Six chips, une vision. Quand NVIDIA présente Rubin, ce n'est pas simplement une nouvelle génération de GPU qu'elle annonce : c'est une refonte complète de la façon dont un supercalculateur IA est conçu, de la puce au rack. La plateforme entre en production complète depuis janvier 2026, avec des produits attendus en disponibilité commerciale au second semestre.
Un écosystème gravé sur silicium
L'architecture Rubin rassemble six composants distincts développés en interne : le Vera CPU (le premier processeur ARM maison de NVIDIA destiné aux centres de données), le Rubin GPU proprement dit, le NVLink 6 Switch pour l'interconnexion ultra-rapide entre accélérateurs, le ConnectX-9 SuperNIC, le BlueField-4 DPU pour le traitement des données réseau, et enfin le Spectrum-6 Ethernet Switch. C'est la première fois que NVIDIA conçoit l'ensemble de ces briques comme un tout cohérent plutôt que comme des produits vendus séparément.
L'intérêt de cette intégration verticale est précisément là : dans une architecture modulaire classique, chaque composant est optimisé indépendamment, et les goulots d'étranglement apparaissent aux interfaces — entre le CPU du serveur et le GPU, entre la carte réseau et le reste du système. En co-concevant ces six éléments, NVIDIA peut garantir des débits et des latences que l'assemblage de composants tiers ne permet pas d'atteindre. Pour l'inférence à grande échelle, où chaque milliseconde se traduit en coût, c'est un argument concret.
La configuration NVL72, qui regroupe 72 GPU Rubin interconnectés via NVLink 6, sera notamment déployée par Microsoft dans ses futurs data centers Fairwater AI superfactory. C'est l'une des premières grandes installations connues à s'appuyer sur cette architecture de bout en bout.
Adoption large avant même la mise en vente
Les confirmations d'adoption s'accumulent du côté des hyperscalers : AWS, Google Cloud, Microsoft et Oracle Cloud Infrastructure ont tous annoncé leur intention de déployer Rubin. Des acteurs plus spécialisés comme CoreWeave, Lambda, Nebius et Nscale suivent. Du côté des labs d'IA frontière, Anthropic, OpenAI, xAI et Meta figurent parmi les neuf organisations ou plus qui ont confirmé utiliser la plateforme.
Cette convergence entre fournisseurs de cloud et laboratoires de recherche n'est pas anodine.
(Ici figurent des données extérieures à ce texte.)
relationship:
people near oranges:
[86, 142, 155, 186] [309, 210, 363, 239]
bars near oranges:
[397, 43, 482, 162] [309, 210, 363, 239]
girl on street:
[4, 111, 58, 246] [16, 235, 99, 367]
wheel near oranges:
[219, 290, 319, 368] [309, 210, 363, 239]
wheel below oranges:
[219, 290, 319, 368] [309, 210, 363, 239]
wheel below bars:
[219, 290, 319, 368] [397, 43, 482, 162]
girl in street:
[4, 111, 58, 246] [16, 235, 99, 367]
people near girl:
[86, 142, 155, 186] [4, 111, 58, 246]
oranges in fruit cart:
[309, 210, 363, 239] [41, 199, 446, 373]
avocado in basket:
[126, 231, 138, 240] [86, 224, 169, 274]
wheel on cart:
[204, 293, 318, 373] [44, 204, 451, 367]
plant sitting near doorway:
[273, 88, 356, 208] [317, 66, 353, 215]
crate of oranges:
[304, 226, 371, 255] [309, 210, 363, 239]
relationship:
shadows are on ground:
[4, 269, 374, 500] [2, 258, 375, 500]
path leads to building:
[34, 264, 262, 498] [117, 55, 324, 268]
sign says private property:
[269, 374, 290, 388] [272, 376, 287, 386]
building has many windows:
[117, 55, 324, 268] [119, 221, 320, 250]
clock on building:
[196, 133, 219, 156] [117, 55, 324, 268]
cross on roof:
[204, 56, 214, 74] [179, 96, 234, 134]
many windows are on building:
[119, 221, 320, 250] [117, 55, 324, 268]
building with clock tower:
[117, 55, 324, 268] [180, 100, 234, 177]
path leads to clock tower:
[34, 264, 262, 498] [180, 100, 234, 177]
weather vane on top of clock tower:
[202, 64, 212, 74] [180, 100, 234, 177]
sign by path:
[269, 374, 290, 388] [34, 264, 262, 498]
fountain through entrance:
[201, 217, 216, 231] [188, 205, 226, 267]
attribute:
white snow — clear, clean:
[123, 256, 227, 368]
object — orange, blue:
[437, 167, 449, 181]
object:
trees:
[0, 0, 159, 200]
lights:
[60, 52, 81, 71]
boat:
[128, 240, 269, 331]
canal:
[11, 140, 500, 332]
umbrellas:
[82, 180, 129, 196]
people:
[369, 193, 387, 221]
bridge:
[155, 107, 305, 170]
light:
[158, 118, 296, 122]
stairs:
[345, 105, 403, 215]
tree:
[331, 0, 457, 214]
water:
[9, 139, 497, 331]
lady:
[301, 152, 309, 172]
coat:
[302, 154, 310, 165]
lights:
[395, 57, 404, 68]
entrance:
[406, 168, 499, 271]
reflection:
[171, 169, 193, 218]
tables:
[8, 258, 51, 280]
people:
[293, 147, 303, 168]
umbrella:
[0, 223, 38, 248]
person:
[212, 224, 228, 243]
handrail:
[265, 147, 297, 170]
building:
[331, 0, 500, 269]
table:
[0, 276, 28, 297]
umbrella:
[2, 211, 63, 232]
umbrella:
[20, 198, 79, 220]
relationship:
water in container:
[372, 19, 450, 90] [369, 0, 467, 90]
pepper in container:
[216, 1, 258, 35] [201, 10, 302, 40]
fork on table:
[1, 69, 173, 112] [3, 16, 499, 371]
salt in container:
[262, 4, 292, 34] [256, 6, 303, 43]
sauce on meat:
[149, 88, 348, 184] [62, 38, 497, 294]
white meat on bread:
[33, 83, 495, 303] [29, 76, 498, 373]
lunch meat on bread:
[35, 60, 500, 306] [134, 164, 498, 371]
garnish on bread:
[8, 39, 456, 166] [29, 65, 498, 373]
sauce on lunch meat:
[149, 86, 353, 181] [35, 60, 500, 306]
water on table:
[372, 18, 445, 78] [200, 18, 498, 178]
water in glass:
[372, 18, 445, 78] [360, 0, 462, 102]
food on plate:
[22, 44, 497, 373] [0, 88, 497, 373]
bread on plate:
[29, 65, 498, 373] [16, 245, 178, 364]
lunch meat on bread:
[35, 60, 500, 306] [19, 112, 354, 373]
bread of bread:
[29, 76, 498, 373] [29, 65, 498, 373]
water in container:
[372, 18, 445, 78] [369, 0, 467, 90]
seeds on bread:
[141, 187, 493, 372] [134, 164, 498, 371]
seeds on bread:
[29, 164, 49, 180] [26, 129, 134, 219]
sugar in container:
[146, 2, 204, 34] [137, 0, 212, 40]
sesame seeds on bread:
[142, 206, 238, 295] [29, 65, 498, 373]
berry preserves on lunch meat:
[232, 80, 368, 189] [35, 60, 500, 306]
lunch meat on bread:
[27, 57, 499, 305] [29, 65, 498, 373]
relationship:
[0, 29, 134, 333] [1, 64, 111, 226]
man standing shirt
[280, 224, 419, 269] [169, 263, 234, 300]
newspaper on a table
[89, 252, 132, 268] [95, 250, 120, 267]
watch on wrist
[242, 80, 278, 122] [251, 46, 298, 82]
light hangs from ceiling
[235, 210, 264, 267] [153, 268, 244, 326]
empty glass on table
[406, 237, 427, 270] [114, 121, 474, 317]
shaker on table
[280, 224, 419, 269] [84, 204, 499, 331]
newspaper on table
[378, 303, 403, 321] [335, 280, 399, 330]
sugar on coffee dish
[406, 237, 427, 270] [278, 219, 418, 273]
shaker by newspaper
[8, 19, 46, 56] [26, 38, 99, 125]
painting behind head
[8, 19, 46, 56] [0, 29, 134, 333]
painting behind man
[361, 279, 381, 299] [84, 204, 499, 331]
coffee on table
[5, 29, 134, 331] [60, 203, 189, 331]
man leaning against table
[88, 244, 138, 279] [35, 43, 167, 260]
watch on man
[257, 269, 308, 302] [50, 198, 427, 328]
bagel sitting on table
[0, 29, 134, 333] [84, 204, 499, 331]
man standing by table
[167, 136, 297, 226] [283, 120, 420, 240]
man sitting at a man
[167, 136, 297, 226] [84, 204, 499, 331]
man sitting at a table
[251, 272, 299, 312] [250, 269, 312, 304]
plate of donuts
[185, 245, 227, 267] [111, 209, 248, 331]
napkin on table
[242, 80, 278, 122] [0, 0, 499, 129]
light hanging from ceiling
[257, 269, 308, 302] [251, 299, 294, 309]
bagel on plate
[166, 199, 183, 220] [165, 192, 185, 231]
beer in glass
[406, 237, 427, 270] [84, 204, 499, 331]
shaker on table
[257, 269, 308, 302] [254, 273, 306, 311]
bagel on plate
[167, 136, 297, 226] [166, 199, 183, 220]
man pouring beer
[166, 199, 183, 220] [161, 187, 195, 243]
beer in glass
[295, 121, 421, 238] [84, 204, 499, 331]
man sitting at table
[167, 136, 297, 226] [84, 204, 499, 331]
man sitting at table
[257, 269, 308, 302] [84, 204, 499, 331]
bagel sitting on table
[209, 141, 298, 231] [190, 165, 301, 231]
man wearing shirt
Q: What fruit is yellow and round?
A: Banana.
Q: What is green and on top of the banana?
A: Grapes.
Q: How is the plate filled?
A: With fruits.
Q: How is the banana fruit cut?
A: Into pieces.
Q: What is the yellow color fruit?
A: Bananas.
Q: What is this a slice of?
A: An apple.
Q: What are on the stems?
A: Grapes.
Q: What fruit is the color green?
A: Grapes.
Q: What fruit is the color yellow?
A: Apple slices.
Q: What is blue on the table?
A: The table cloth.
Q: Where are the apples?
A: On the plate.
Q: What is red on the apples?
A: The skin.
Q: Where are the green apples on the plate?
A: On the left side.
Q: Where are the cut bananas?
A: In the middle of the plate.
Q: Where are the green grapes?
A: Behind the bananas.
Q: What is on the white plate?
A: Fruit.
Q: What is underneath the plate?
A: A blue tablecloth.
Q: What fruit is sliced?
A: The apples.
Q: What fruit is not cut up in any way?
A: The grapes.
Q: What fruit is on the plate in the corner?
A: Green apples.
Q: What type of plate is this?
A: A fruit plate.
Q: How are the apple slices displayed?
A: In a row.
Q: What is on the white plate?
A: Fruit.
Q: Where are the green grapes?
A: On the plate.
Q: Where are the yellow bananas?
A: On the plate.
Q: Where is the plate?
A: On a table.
Elle signifie que Rubin sera vraisemblablement la base matérielle sur laquelle tourneront les prochaines générations de grands modèles, de l'entraînement jusqu'au service en production. Pour NVIDIA, c'est aussi une façon de verrouiller l'écosystème : si les six chips sont conçus ensemble, passer à une solution concurrente implique de remplacer l'ensemble de la pile, pas seulement le GPU.
Ce que change l'intégration verticale pour les coûts
L'argument économique mérite d'être détaillé. Dans un cluster d'inférence traditionnel, une partie non négligeable de la latence (et donc du coût par requête) provient des échanges entre le GPU et le reste du système : la carte réseau qui gère le trafic, le CPU qui orchestre les tâches, les switches qui routent les données entre nœuds. Ces transferts consomment de l'énergie et du temps.
Avec le BlueField-4 DPU intégré à l'architecture, une partie du traitement réseau est déchargée du CPU principal. Le ConnectX-9 SuperNIC, conçu pour fonctionner avec le NVLink 6 Switch, peut exploiter des optimisations de bas niveau impossibles à atteindre avec des composants hétérogènes. NVIDIA n'a pas communiqué de chiffres précis sur les gains attendus, mais la logique d'ingénierie est solide : moins de frontières entre composants signifie moins de latence et moins de gaspillage énergétique, ce qui, à l'échelle d'un data center comptant des milliers de GPU, représente des économies opérationnelles substantielles.
La vraie inconnue reste le prix. Une intégration aussi poussée a un coût de développement considérable, et NVIDIA n'a pas précisé les tarifs commerciaux. Les hyperscalers qui s'engagent sur Rubin font le pari que les économies à l'usage compenseront un investissement initial probablement élevé. Les disponibilités commerciales prévues pour le second semestre 2026 permettront d'y voir plus clair — et de mesurer si la promesse tient face aux alternatives qui émergent, qu'elles viennent de AMD, d'Intel ou des puces maison que développent Google, Amazon et Microsoft.